Work instruction.
Rewrite each of the following items with every "East U.S." swapped for "Eastern US", leaving everything else as it is.

Data excerpts.
══════════
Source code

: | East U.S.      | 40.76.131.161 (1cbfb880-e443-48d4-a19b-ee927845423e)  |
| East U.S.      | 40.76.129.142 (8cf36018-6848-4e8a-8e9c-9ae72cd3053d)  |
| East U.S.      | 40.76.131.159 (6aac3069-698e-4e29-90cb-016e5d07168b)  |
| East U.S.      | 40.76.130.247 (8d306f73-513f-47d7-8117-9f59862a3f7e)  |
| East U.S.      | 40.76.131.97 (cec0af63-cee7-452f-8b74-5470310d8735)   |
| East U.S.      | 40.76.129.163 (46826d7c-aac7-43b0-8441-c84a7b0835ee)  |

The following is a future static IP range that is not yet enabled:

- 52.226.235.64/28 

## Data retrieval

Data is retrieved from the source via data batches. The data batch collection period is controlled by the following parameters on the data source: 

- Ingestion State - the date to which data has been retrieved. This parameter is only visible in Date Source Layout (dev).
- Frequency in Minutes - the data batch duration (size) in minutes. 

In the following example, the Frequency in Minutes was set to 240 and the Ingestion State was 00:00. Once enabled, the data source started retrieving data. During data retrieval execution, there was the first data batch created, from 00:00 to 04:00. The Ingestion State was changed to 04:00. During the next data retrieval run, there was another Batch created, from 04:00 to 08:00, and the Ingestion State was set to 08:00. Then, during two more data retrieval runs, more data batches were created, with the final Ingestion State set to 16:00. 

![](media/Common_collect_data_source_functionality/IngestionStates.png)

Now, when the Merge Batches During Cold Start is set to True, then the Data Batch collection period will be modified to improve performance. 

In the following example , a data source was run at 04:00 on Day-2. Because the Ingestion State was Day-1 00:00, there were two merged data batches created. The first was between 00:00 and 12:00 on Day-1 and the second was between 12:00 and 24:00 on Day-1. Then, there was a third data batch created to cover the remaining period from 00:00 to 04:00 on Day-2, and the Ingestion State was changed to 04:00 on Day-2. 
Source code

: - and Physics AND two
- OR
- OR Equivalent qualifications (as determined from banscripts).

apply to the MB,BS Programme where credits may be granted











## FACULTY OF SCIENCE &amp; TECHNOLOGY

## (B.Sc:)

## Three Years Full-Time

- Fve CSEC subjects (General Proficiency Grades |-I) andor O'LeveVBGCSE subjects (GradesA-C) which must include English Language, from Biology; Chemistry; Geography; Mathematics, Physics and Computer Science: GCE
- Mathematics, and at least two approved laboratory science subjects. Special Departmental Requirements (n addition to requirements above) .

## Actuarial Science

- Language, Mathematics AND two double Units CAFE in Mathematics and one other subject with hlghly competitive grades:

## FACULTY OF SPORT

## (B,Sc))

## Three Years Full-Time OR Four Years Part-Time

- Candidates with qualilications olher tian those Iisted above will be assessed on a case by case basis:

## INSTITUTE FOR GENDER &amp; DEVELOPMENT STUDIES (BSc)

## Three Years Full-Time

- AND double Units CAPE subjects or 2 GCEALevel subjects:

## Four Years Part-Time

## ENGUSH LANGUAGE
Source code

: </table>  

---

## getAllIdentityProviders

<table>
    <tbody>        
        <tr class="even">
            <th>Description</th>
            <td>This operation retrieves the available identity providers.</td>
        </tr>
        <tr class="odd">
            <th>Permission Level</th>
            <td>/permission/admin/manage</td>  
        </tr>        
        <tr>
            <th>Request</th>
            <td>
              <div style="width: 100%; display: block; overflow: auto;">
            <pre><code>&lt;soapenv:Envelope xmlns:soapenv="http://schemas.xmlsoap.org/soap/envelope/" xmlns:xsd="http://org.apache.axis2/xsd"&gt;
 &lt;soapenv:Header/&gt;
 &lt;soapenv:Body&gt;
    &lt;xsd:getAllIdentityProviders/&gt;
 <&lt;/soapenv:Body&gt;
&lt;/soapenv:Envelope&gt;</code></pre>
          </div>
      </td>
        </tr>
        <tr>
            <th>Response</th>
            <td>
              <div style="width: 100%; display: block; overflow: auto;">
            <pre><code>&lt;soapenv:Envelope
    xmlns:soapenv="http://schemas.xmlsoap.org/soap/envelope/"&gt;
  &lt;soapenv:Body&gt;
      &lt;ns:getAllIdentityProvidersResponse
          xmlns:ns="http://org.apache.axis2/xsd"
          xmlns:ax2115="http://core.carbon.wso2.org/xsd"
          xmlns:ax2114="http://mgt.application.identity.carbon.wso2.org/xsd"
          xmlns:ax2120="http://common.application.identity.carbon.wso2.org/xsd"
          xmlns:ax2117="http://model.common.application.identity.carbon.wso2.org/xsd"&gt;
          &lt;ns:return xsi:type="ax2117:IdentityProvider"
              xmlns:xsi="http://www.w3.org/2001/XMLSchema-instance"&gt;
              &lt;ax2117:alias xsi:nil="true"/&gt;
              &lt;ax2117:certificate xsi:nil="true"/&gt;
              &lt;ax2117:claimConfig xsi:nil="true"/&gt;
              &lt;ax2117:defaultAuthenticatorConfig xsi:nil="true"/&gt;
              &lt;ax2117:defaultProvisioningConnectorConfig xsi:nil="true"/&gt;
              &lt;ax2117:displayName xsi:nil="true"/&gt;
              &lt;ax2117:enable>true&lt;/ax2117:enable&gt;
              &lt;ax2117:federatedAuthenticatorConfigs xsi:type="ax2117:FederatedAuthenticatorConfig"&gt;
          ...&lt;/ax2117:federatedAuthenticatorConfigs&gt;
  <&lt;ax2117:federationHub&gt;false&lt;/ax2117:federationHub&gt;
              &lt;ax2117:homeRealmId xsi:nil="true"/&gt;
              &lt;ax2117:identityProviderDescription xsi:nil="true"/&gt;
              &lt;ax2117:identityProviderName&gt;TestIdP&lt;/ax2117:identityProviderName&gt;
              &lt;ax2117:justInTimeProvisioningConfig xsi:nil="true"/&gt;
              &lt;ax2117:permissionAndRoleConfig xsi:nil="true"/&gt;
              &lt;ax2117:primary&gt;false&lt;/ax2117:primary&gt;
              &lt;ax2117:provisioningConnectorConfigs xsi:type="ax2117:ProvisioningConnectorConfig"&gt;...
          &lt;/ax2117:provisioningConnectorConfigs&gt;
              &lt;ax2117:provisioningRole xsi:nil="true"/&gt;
══════════
Answer area.
Source code

: | Eastern US      | 40.76.131.161 (1cbfb880-e443-48d4-a19b-ee927845423e)  |
| Eastern US      | 40.76.129.142 (8cf36018-6848-4e8a-8e9c-9ae72cd3053d)  |
| Eastern US      | 40.76.131.159 (6aac3069-698e-4e29-90cb-016e5d07168b)  |
| Eastern US      | 40.76.130.247 (8d306f73-513f-47d7-8117-9f59862a3f7e)  |
| Eastern US      | 40.76.131.97 (cec0af63-cee7-452f-8b74-5470310d8735)   |
| Eastern US      | 40.76.129.163 (46826d7c-aac7-43b0-8441-c84a7b0835ee)  |

The following is a future static IP range that is not yet enabled:

- 52.226.235.64/28 

## Data retrieval

Data is retrieved from the source via data batches. The data batch collection period is controlled by the following parameters on the data source: 

- Ingestion State - the date to which data has been retrieved. This parameter is only visible in Date Source Layout (dev).
- Frequency in Minutes - the data batch duration (size) in minutes. 

In the following example, the Frequency in Minutes was set to 240 and the Ingestion State was 00:00. Once enabled, the data source started retrieving data. During data retrieval execution, there was the first data batch created, from 00:00 to 04:00. The Ingestion State was changed to 04:00. During the next data retrieval run, there was another Batch created, from 04:00 to 08:00, and the Ingestion State was set to 08:00. Then, during two more data retrieval runs, more data batches were created, with the final Ingestion State set to 16:00. 

![](media/Common_collect_data_source_functionality/IngestionStates.png)

Now, when the Merge Batches During Cold Start is set to True, then the Data Batch collection period will be modified to improve performance. 

In the following example , a data source was run at 04:00 on Day-2. Because the Ingestion State was Day-1 00:00, there were two merged data batches created. The first was between 00:00 and 12:00 on Day-1 and the second was between 12:00 and 24:00 on Day-1. Then, there was a third data batch created to cover the remaining period from 00:00 to 04:00 on Day-2, and the Ingestion State was changed to 04:00 on Day-2. 
Source code

: - and Physics AND two
- OR
- OR Equivalent qualifications (as determined from banscripts).

apply to the MB,BS Programme where credits may be granted











## FACULTY OF SCIENCE &amp; TECHNOLOGY

## (B.Sc:)

## Three Years Full-Time

- Fve CSEC subjects (General Proficiency Grades |-I) andor O'LeveVBGCSE subjects (GradesA-C) which must include English Language, from Biology; Chemistry; Geography; Mathematics, Physics and Computer Science: GCE
- Mathematics, and at least two approved laboratory science subjects. Special Departmental Requirements (n addition to requirements above) .

## Actuarial Science

- Language, Mathematics AND two double Units CAFE in Mathematics and one other subject with hlghly competitive grades:

## FACULTY OF SPORT

## (B,Sc))

## Three Years Full-Time OR Four Years Part-Time

- Candidates with qualilications olher tian those Iisted above will be assessed on a case by case basis:

## INSTITUTE FOR GENDER &amp; DEVELOPMENT STUDIES (BSc)

## Three Years Full-Time

- AND double Units CAPE subjects or 2 GCEALevel subjects:

## Four Years Part-Time

## ENGUSH LANGUAGE
Source code

: </table>  

---

## getAllIdentityProviders

<table>
    <tbody>        
        <tr class="even">
            <th>Description</th>
            <td>This operation retrieves the available identity providers.</td>
        </tr>
        <tr class="odd">
            <th>Permission Level</th>
            <td>/permission/admin/manage</td>  
        </tr>        
        <tr>
            <th>Request</th>
            <td>
              <div style="width: 100%; display: block; overflow: auto;">
            <pre><code>&lt;soapenv:Envelope xmlns:soapenv="http://schemas.xmlsoap.org/soap/envelope/" xmlns:xsd="http://org.apache.axis2/xsd"&gt;
 &lt;soapenv:Header/&gt;
 &lt;soapenv:Body&gt;
    &lt;xsd:getAllIdentityProviders/&gt;
 <&lt;/soapenv:Body&gt;
&lt;/soapenv:Envelope&gt;</code></pre>
          </div>
      </td>
        </tr>
        <tr>
            <th>Response</th>
            <td>
              <div style="width: 100%; display: block; overflow: auto;">
            <pre><code>&lt;soapenv:Envelope
    xmlns:soapenv="http://schemas.xmlsoap.org/soap/envelope/"&gt;
  &lt;soapenv:Body&gt;
      &lt;ns:getAllIdentityProvidersResponse
          xmlns:ns="http://org.apache.axis2/xsd"
          xmlns:ax2115="http://core.carbon.wso2.org/xsd"
          xmlns:ax2114="http://mgt.application.identity.carbon.wso2.org/xsd"
          xmlns:ax2120="http://common.application.identity.carbon.wso2.org/xsd"
          xmlns:ax2117="http://model.common.application.identity.carbon.wso2.org/xsd"&gt;
          &lt;ns:return xsi:type="ax2117:IdentityProvider"
              xmlns:xsi="http://www.w3.org/2001/XMLSchema-instance"&gt;
              &lt;ax2117:alias xsi:nil="true"/&gt;
              &lt;ax2117:certificate xsi:nil="true"/&gt;
              &lt;ax2117:claimConfig xsi:nil="true"/&gt;
              &lt;ax2117:defaultAuthenticatorConfig xsi:nil="true"/&gt;
              &lt;ax2117:defaultProvisioningConnectorConfig xsi:nil="true"/&gt;
              &lt;ax2117:displayName xsi:nil="true"/&gt;
              &lt;ax2117:enable>true&lt;/ax2117:enable&gt;
              &lt;ax2117:federatedAuthenticatorConfigs xsi:type="ax2117:FederatedAuthenticatorConfig"&gt;
          ...&lt;/ax2117:federatedAuthenticatorConfigs&gt;
  <&lt;ax2117:federationHub&gt;false&lt;/ax2117:federationHub&gt;
              &lt;ax2117:homeRealmId xsi:nil="true"/&gt;
              &lt;ax2117:identityProviderDescription xsi:nil="true"/&gt;
              &lt;ax2117:identityProviderName&gt;TestIdP&lt;/ax2117:identityProviderName&gt;
              &lt;ax2117:justInTimeProvisioningConfig xsi:nil="true"/&gt;
              &lt;ax2117:permissionAndRoleConfig xsi:nil="true"/&gt;
              &lt;ax2117:primary&gt;false&lt;/ax2117:primary&gt;
              &lt;ax2117:provisioningConnectorConfigs xsi:type="ax2117:ProvisioningConnectorConfig"&gt;...
          &lt;/ax2117:provisioningConnectorConfigs&gt;
              &lt;ax2117:provisioningRole xsi:nil="true"/&gt;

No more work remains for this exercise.